Create azure virtual machine scale set


In our previous article, we discussed what is a virtual machine scale set and why we need it. In this article, we will discuss how to create a virtual machine scale set.

As usual in the azure portal search for virtual machine scale set or it's acronym VMSS.

azure portal create vmss

Click on "Virtual machine scale sets" and then "Add"

Create a virtual machine scale set - Basics tab

create virtual machine scale set

Subscription - Select your azure subscription

Resource Group - Select one of your existing resource group or create a new one. A Resource Group is a group of related azure resources. This grouping allows us to manage all the resources that belong to a specific application and deployment environment as one unit. We can even automate deployments using Azure Resource Manager Templates. We discussed Resource Groups in detail in Part 5 of this video series.

Virtual machine scale set name - Provide a name for the VM scale set. Common convention is to use the prefix vmss. As we are using this virtual machine scale set for a demo, I am going to name it vmss-demo.

Region - Azure region where you want the VMSS to be created. The region you select determines the further options and features available. For example, if you select "South India" region, you don't have availability zones supported. So, if you are building high availability systems and you need availability zones, you may have to select a different region that supports availability zones. I know East US region supports availability zones, so I have selected it.

Availability zone - Check all the availability zones into which you want your VMs to be placed. If you select 3 availability zones and you create 3 virtual machines in your scale-set, each VM will be placed in a separate availability zone. If you have 6 VMs, in your scale-set, then each availability zone will contain 2 VMs.

Image - The base operating system you want on the VMs. You have several choices - Windows or Linux.

Azure Spot instance - This option is great for cost saving. Basically it allows us to use unused azure capacity at a significantly low price. However, at any point in time, when Azure needs the capacity back, the Spot VMs are evicted with just 30 seconds notice. Therefore, Spot VMs are great for workloads that can handle interruptions like batch processing jobs, development/test environments, large compute workloads etc.

Size - The size of the VM. It determines processing power, memory, and storage capacity. An hourly price is charged based on the VM's size and operating system.

Username - Administrator username for the VM

Password - Administrator apssword for the VM

Disks tab

Leave the default settings on the Disks tab

Netwroking tab

On the Netwroking tab we configure three things for our VMSS

  1. Virtual network
  2. Network interface
  3. Load balancing

Virtual network -  Virtual network or VNet as it is commonly called allows Virtual Machines to securely communicate with each other, the internet, and on-premises networks. It is similar to a traditional network that you see in your own on-premise data center.

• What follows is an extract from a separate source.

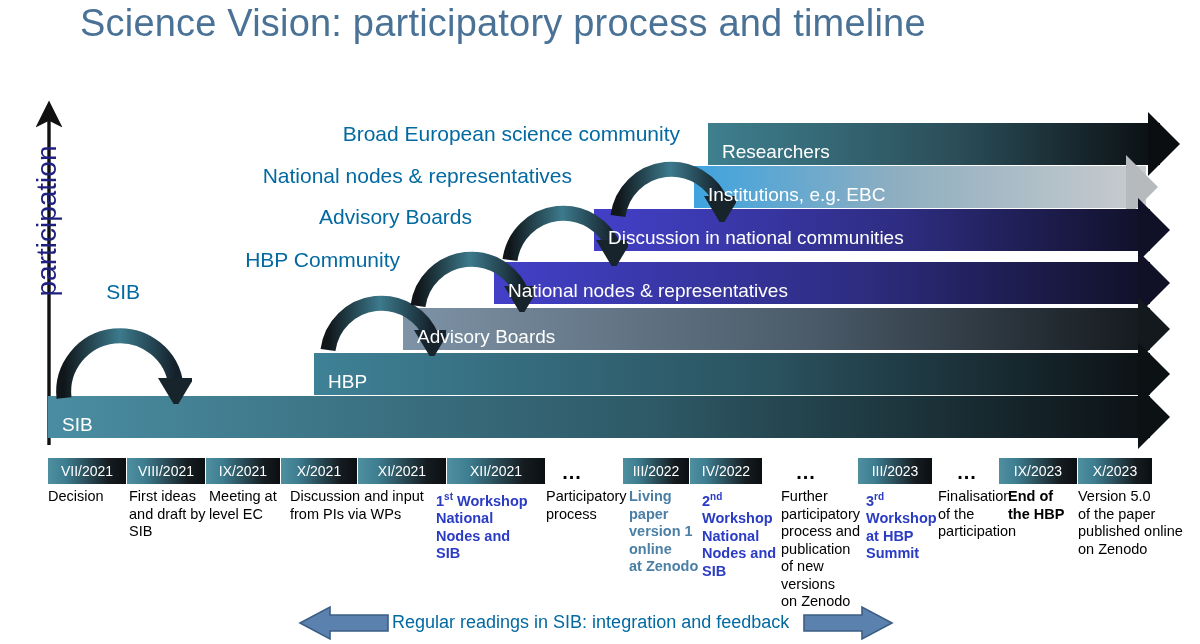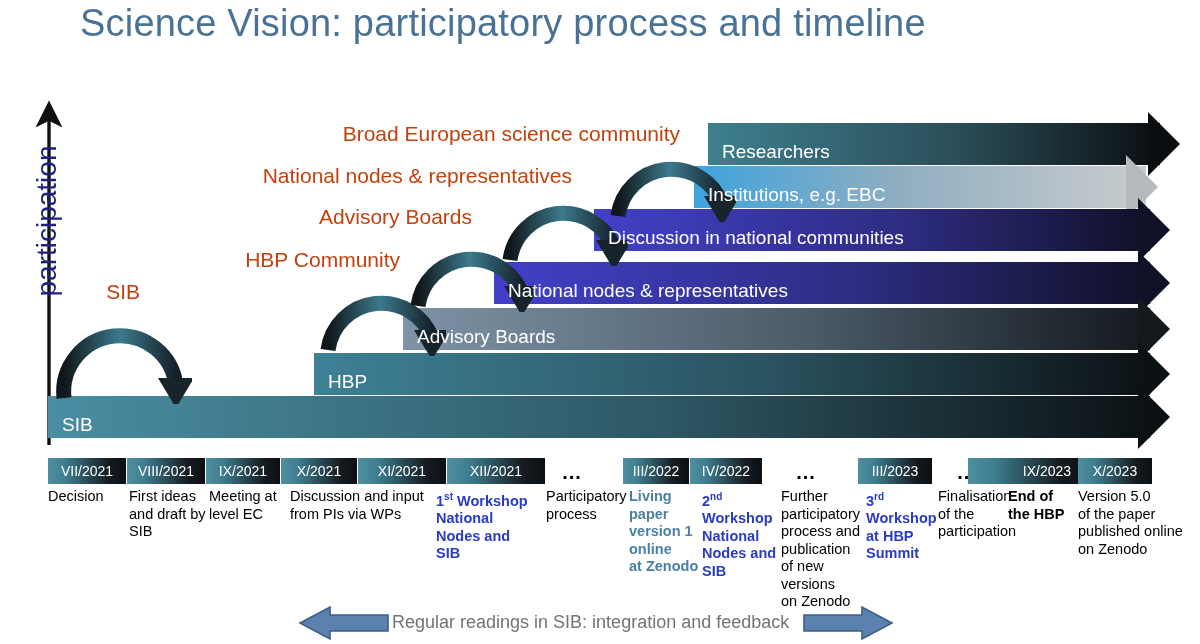"Broad European science community" .lvl { color: #c2410c -> #0369a1 }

Network interface - A VM can have one or more Network interface. It is this Network interface that enables a VM to communicate with other VMs, internet and on-premises servers. By default, the virtuak machines we create in azure are not accessible over the internet for obvious security reasons. However, you can override this by opening an inbound port. For example, let's say, we want to access the VM over the internet using RDP (Remote Desktop Protocol). For this we need to open the RDP inbound port. If you don't have this port open, you will not be able to RDP into the VM. Click on the pencil icon under Network interface category.

not able to rdp to azure vm

This takes you the following Edit network interface page

azure windows vm enable remote desktop

  • Under "Public inbound ports", select "Allow selected ports"
  • Check RDP (3389) checkbox
  • Enable Public IP address - Without this, we won't be able to communicate with the virtual machine from outside the virtual network.

With this configuration we are basically opening up port number 3389 for RDP communication.

Load balancer

If you want a load balance to be created, check "Use a load balancer" checkbox.

azure vmss load balancer

This automatically creates a new load balancer and distributes the traffic among all the VMs in our scale set.

Scaling tab

Initial instance count - This is where we specify the number of identical VMs we want in our scale-set. We can create upto 1000 VMs. Leave the rest of the defaults and click "Review + create"

After a few minutes our virtual machine scale set must be created. After you see the message, your deployment is complete, search for VMSS and navigate to Virtual machine scale sets. You should see a Virtual machine scale set with the name vmss-testing

Click on vmss-testing and then on Instances, you will see the 3 VMs in the scale-set.

virtual machines scale sets

Click on one of the virtual machine instances. Next click "Connect"

  1. Click on the RDP tab
  2. Click on Download RDP File
  3. Double click on the RDP file and provide administrator username and password

You are now logged on to the virtual machine in Azure.